Сегодня мне хочется отметить несомненную для меня символичность и расширение сознания в некоторых снах. Так, например: “Снится мне под утро что-то довольно сложное и значительное. Проснувшись, но не до конца – я фиксирую это очень ясно и понимаю значение того, что во сне пережито вполне четко. Но на другой, дневной, а по отношению к сну – третьей ступени сознания, вся эта картина и ее внутренний смысл уже неясен и трудноуловим, – хоть и сохраняется память, что все было ясно и понятно”. Уцелевают, как вот сейчас, какие-то цветовые, и эмоциональные клочки: куб, цвета увядшей розы, ступеньки какой-то черной лестницы, – а может быть, это чертеж, мраморные бюсты (но совсем не в том значении, в каком был бы воспринят бюст наяву). И самое главное, что эти образы появились уже на второй ступени сознания, когда захотелось удержать то, что снилось в еще более глубоком сне.
Гостиная Тарасовых. Половина 8-го вечера.
Закатное небо уже весеннего вида – мягкое, влажно-розового цвета. Возвращение Алексея – ездил с Москвиным и с матерью по метро, – не находил слов для описания своих впечатлений. Горел энтузиазмом социалистического строительства.
Читали с ним Демьяна Бедного (задали в школе) “Улица” – сухонько, безвкусно, способно расхолодить какого угодно энтузиаста революции. Попутно – Маяковский. Груб так же. Но это – сила. И талант. А Демьян – виршеплет, Тредьяковский от революции.
Читали пьески Лундберга. Неудачные. Умные мысли, оригинальность в речи, а в писательстве почти сплошь неудача. (Лучше других книга о Мережковском.)[359]
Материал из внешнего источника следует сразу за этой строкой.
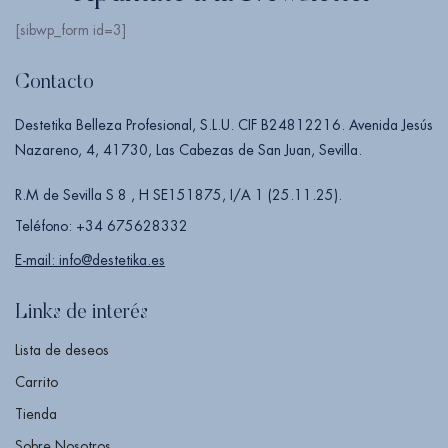
[sibwp_form id=3]
Contacto
Destetika Belleza Profesional, S.L.U. CIF B24812216. Avenida Jesús
Nazareno, 4, 41730, Las Cabezas de San Juan, Sevilla.
R.M de Sevilla S 8 , H SE151875, I/A 1 (25.11.25).
Teléfono: +34 675628332
E-mail: info@destetika.es
Links de interés
Lista de deseos
Carrito
Tienda
Sobre Nosotros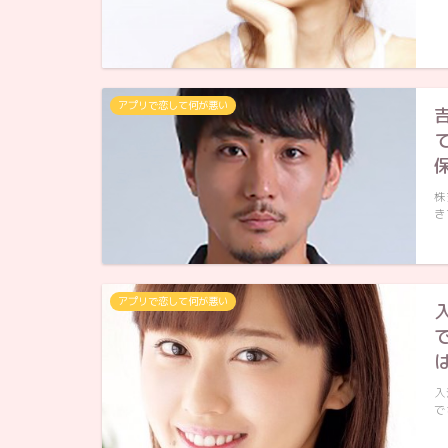
アプリで恋して何が悪い
株
き
アプリで恋して何が悪い
入
で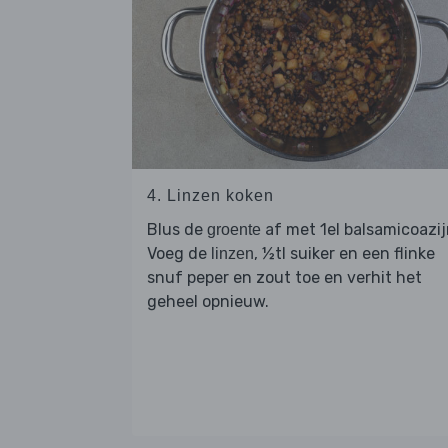
4. Linzen koken
Blus de
af met 1el balsamicoazij
groente
Voeg de
, ½tl suiker en een flinke
linzen
snuf peper en zout toe en verhit het
geheel opnieuw.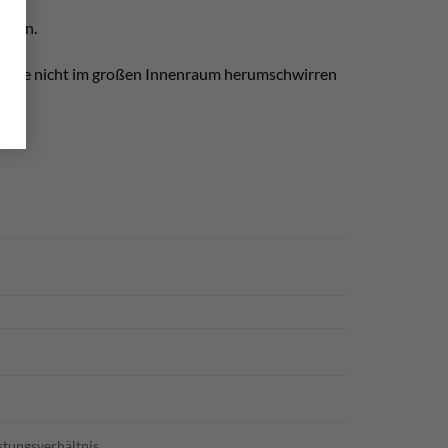
ürden.
 welche nicht im großen Innenraum herumschwirren
istungsverhältnis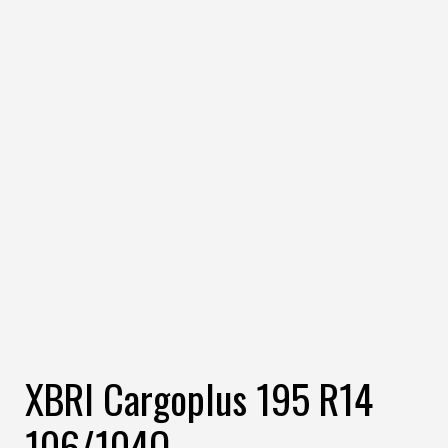
XBRI Cargoplus 195 R14
106/104Q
Известие о смерти Смидовича Петра Гермогеновича. И опять чувство личной утраты, как осенью от смерти его жены, хотя последние годы прожиты без встреч. А сейчас жаль, что не было встреч. И он, и она – Баярды идеи, которой прослужили всю жизнь. Оба рыцари sans peur ni reproche[360]. У него это светилось в глазах, синих, безумных.
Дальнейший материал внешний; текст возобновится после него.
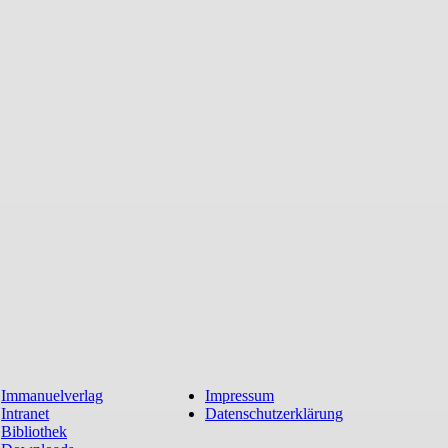
Immanuelverlag
Impressum
Intranet
Datenschutzerklärung
Bibliothek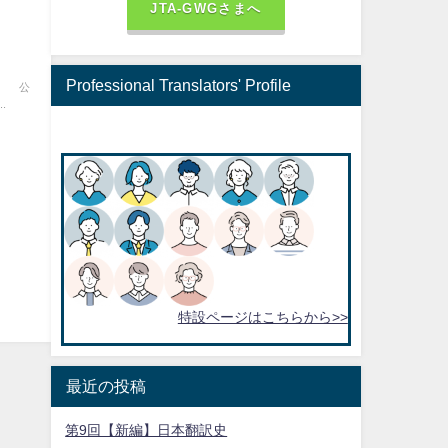
JTA-GWGさまへ
Professional Translators' Profile
公
.
特設ページはこちらから>>
最近の投稿
第9回【新編】日本翻訳史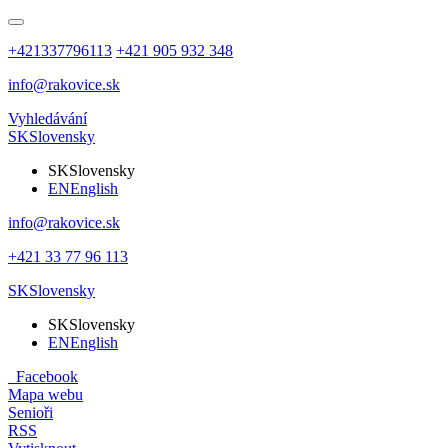
+421337796113
+421 905 932 348
info@rakovice.sk
Vyhledávání
SK
Slovensky
SK
Slovensky
EN
English
info@rakovice.sk
+421 33 77 96 113
SK
Slovensky
SK
Slovensky
EN
English
Facebook
Mapa webu
Senioři
RSS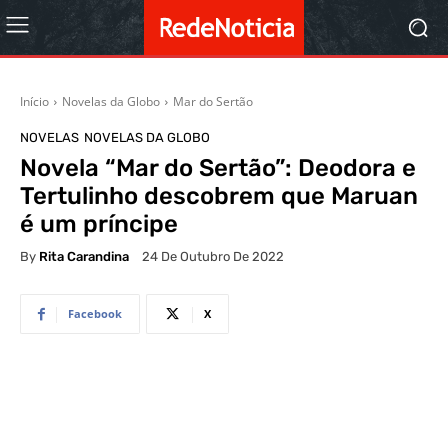
Início
Novelas da Globo
Mar do Sertão
NOVELAS
NOVELAS DA GLOBO
Novela “Mar do Sertão”: Deodora e
Tertulinho descobrem que Maruan
é um príncipe
By
Rita Carandina
24 De Outubro De 2022
Facebook
X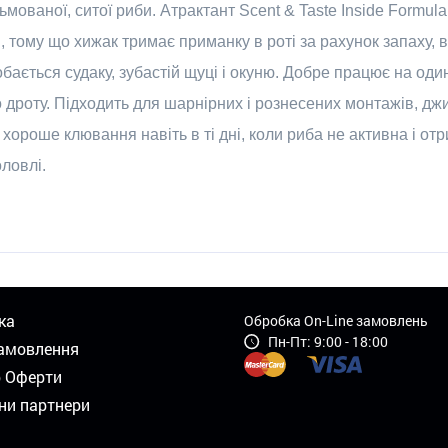
ьмованої, ситої риби. Атрактант Scent & Taste Inside Formul
, тому що хижак тримає приманку в роті за рахунок запаху, 
добається судаку, зубастій щуці і окуню. Добре працює на од
дроту. Підходить для шарнірних і рознесених монтажів, джиг
хороше клювання навіть в ті дні, коли риба не активна і от
ловлі.
ка
Обробка On-Line замовлень
Пн-Пт: 9:00 - 18:00
амовлення
р Оферти
ни партнери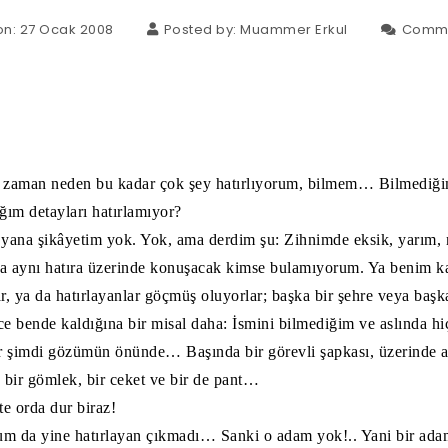
on: 27 Ocak 2008
Posted by:
Muammer Erkul
Comm
i zaman neden bu kadar çok şey hatırlıyorum, bilmem… Bilmediğim
ğım detayları hatırlamıyor?
yana şikâyetim yok. Yok, ama derdim şu: Zihnimde eksik, yarım,
eya aynı hatıra üzerinde konuşacak kimse bulamıyorum. Ya benim 
r, ya da hatırlayanlar göçmüş oluyorlar; başka bir şehre veya baş
ce bende kaldığına bir misal daha: İsmini bilmediğim ve aslında 
 şimdi gözümün önünde… Başında bir görevli şapkası, üzerinde a
 bir gömlek, bir ceket ve bir de pant…
e orda dur biraz!
um da yine hatırlayan çıkmadı… Sanki o adam yok!.. Yani bir adam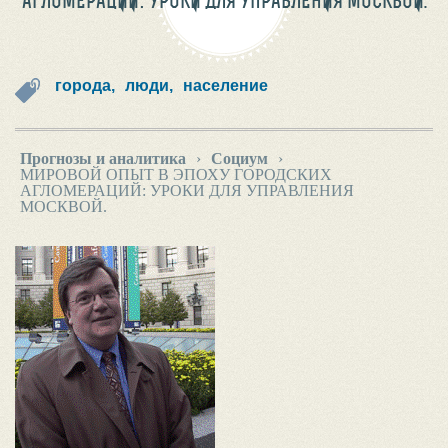
АГЛОМЕРАЦИЙ: УРОКИ ДЛЯ УПРАВЛЕНИЯ МОСКВОЙ.
города,
люди,
население
Прогнозы и аналитика
›
Социум
›
МИРОВОЙ ОПЫТ В ЭПОХУ ГОРОДСКИХ
АГЛОМЕРАЦИЙ: УРОКИ ДЛЯ УПРАВЛЕНИЯ
МОСКВОЙ.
Мы познакомились в Париже, когда мне было 27 лет. Однажды ездили вдвоем в Версаль, провели там полдня. На возвратном пути у вагонного окна, глядя на потухающую зарю, он заговорил с досадой о “власти женщины”. Я спросила: “Разве в этой власти нет чего-то, по существу мужскому сердцу нужного?” Он засмеялся (хороший был смех, искренний, чуть грустный). Сказал опять, отвернувшись и глядя на зарю: “А все- таки рабство”. И сердито прибавил: “Ведь я же знаю, что это ни к чему, но знаю, что буду о вас думать, помнить и завтра прибегу”. “Ни к чему”, вероятно, относилось к замеченному им зарождению сильного взволнованного интереса между мной и его товарищем.
Второй раз мы встретились через много лет. Он был женат уже на заграничной приятельнице моей Софье Николаевне Луначарской, которая за несколько лет перед этим овдовела. Они жили на даче при Петровском заводе, а я с Ильинскими в имении Бера[361]. Было несколько общих прогулок. И был опять какой-то час “власти женщины”. Я сидела в сумерках у окна в низеньком флигельке, где они жили. Он подошел к окну из сада, стал перед ним на колени и, взявшись за открытые рамы, молча вперил в меня синие свои, безумные глаза. Я спросила: “Что вы?” Он сказал: “Ничего”. (Я была смущена и пробормотала что-то вроде “странно” или “зачем?”.) Он сказал: “Так – мечта”. Поднялся, крепко сжал мою руку, повернулся и пропал за деревьями сада. Потом, когда мы встретились, нас что-то связывало, какая-то невысказанная близость, какая-то попутная мечта (и у него, и у меня было то уже реальное, что уже из мечты превратилось в жизнь).